Bueno, por eso había reclutado a alguien; por que había elegido a Cole en concreto ya no estaba tan claro. En algún momento debió de encontrárselo y pensó que sería un buen líder para la manada; en algún momento debió de verse reflejado en Cole. Pensé que quizá yo también pudiera verlo. Sam tenía los gestos de Beck, pero Cole tenía… ¿la personalidad fuerte de Beck? ¿Su confianza? En Cole había algo parecido al carácter de Beck; donde Sam era suave, Cole era impulsivo.

Cole volvió a reírse con la misma risa cínica, llena de bravuconería. Pero era como Isabel; con ella había aprendido que, si le quitabas el cinismo, oías una verdad hecha de cansancio y soledad. Aún se me pasaban muchos de los matices que captaba Sam, pero no era difícil oír las cosas si escuchabas atentamente.

—Reclutar es un verbo demasiado noble —dijo Cole, incorporándose en la cama y tirándose de las piernas para sentarse como los indios—. Me hace pensar en hombres uniformados, en grandes causas y en alistarse para defender el estilo de vida americano. Beck no quería que muriese, por eso me eligió a mí. Creyó que iba a suicidarme y que él podía salvarme.

No pensaba dejar que se saliese con la suya.

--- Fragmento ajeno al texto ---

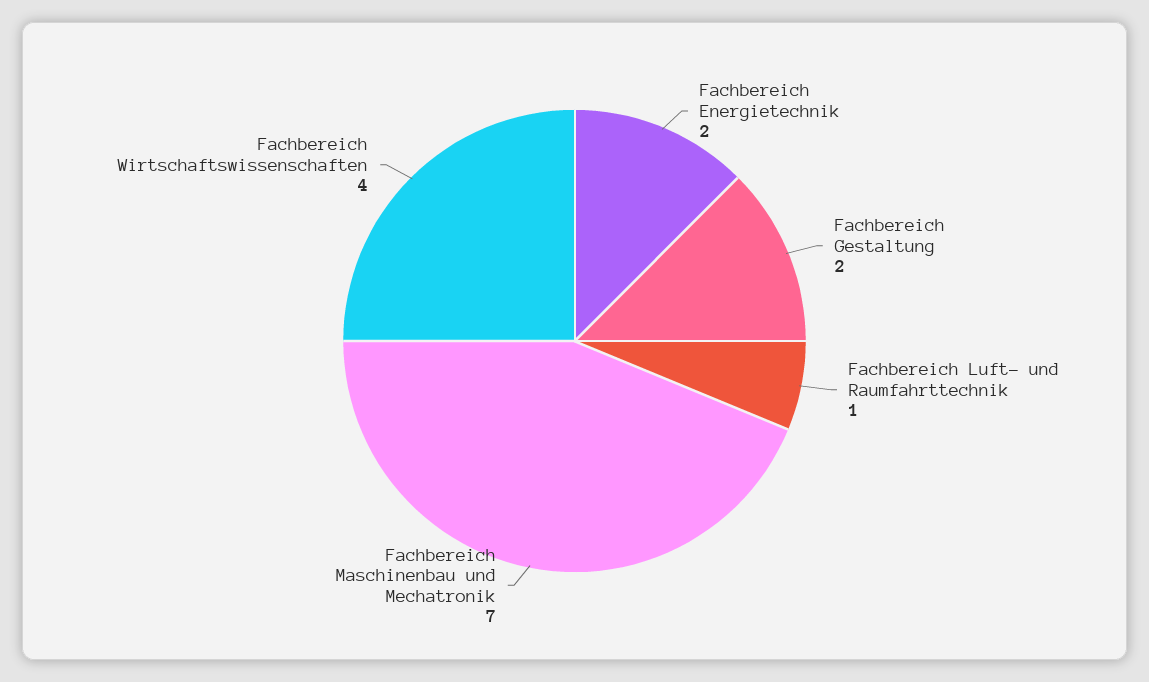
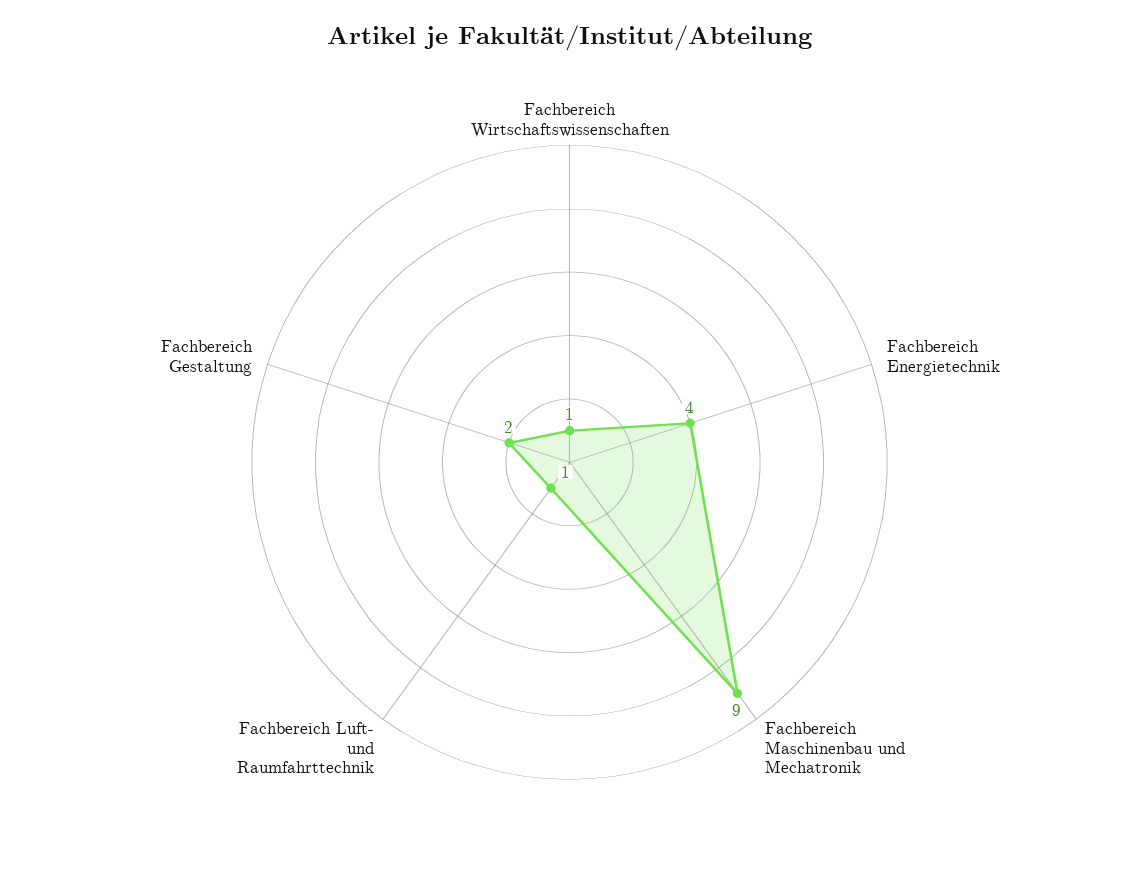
  {
-   "Fachbereich Energietechnik": 2,
+   "Fachbereich Energietechnik": 4,
    "Fachbereich Gestaltung": 2,
    "Fachbereich Luft- und Raumfahrttechnik": 1,
-   "Fachbereich Maschinenbau und Mechatronik": 7,
+   "Fachbereich Maschinenbau und Mechatronik": 9,
-   "Fachbereich Wirtschaftswissenschaften": 4
+   "Fachbereich Wirtschaftswissenschaften": 1
  }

—La gente se suicida a diario —repuse—. Unos treinta mil estadounidenses cada año o algo así. ¿De verdad piensas que te eligió por eso? Yo no. No es lógico. De entre todo el mundo, está claro que te eligió a ti por una razón concreta, sobre todo teniendo en cuenta que eres famoso y, por tanto, un peligro. Es pura lógica.

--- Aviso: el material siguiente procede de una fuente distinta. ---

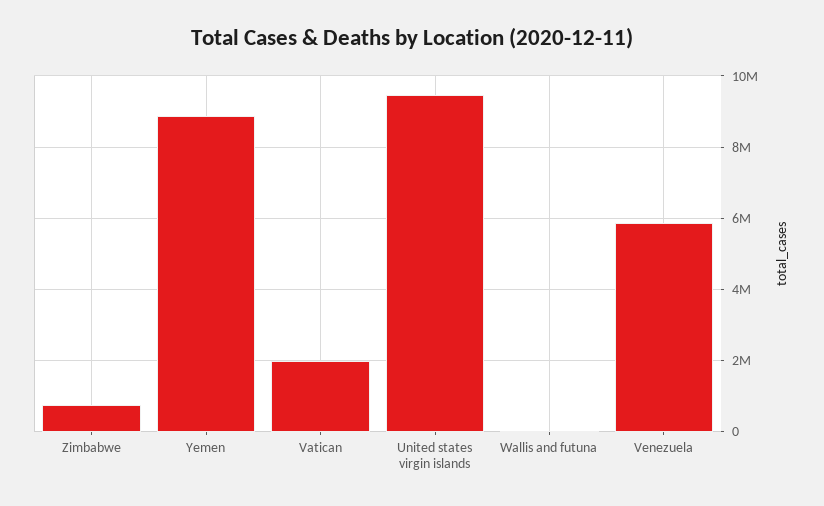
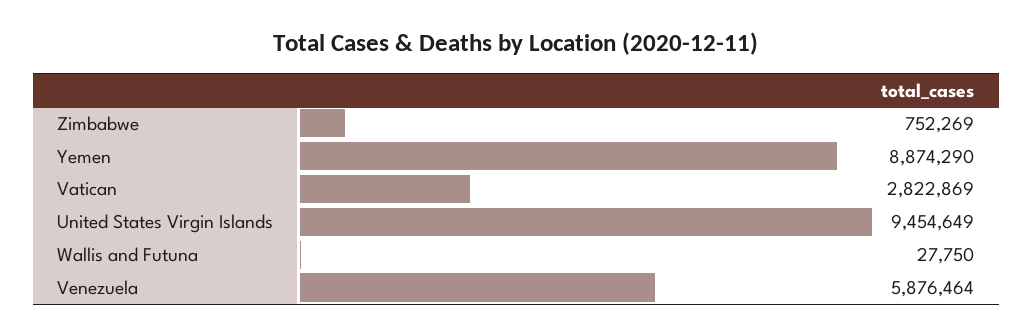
  {
    "Zimbabwe": 752269,
    "Yemen": 8874290,
-   "Vatican": 2000000,
+   "Vatican": 2822869,
    "United states virgin islands": 9454649,
    "Wallis and futuna": 27750,
    "Venezuela": 5876464
  }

Cole me dedicó una sonrisa de oreja a oreja, agradable porque era sincera.

—Me caes bien —dijo—. Puedes quedarte.

—¿Dónde está Sam?

—Abajo.

—Gracias —repuse—. Oye… ¿Ha venido Olivia por aquí?

No le cambió la cara, lo que me indicó su ignorancia tanto como cualquier cosa que hubiese podido decir. El estómago me dio un vuelco pequeñito.

—¿Quién? —preguntó.

—Otra de las lobas. Es amiga mía. La mordieron el año pasado. Es de mi edad.

Me dolió imaginármela saliendo del bosque y sufriendo lo mismo que yo.

Cole hizo un gesto raro con la cara, pero fue demasiado rápido para descifrarlo; no se me daba bien interpretar las expresiones de la gente. Apartó la vista, se puso a reunir algunos papeles, los apoyó contra uno de sus pies y luego los empujó de forma que volvieron a quedar como al principio.

—No la he visto.

—Vale. Me voy a ver a Sam.

Avancé hacia la puerta con una curiosa burbuja de nervios en el pecho. Sam estaba allí y yo también, en mi propia piel. Iba a estar con él de nuevo. De pronto, sentí un miedo irracional a que al verlo las cosas fuesen diferentes, a que lo que sentía no tuviese equivalencia en lo que veía, a que él ya no sintiese lo mismo por mí. ¿Y si teníamos que volver a empezar desde cero? Sabía que mis temores eran totalmente infundados y, al mismo tiempo, estaba segura de que no desaparecerían hasta que volviese a ver a Sam.

—Grace —dijo Cole cuando ya me iba.

Me detuve en el umbral y giré la cabeza. Él se encogió de hombros.

—Da igual —murmuró.

Cuando salí al pasillo, Cole ya había vuelto a tumbarse en la cama y los papeles estaban extendidos por encima, por debajo y alrededor de él; estaba rodeado de todo lo que había dejado Beck. No me hubiese extrañado verlo perdido entre todos aquellos recuerdos y palabras, y sin embargo parecía animado, protegido por todo el dolor que lo había precedido.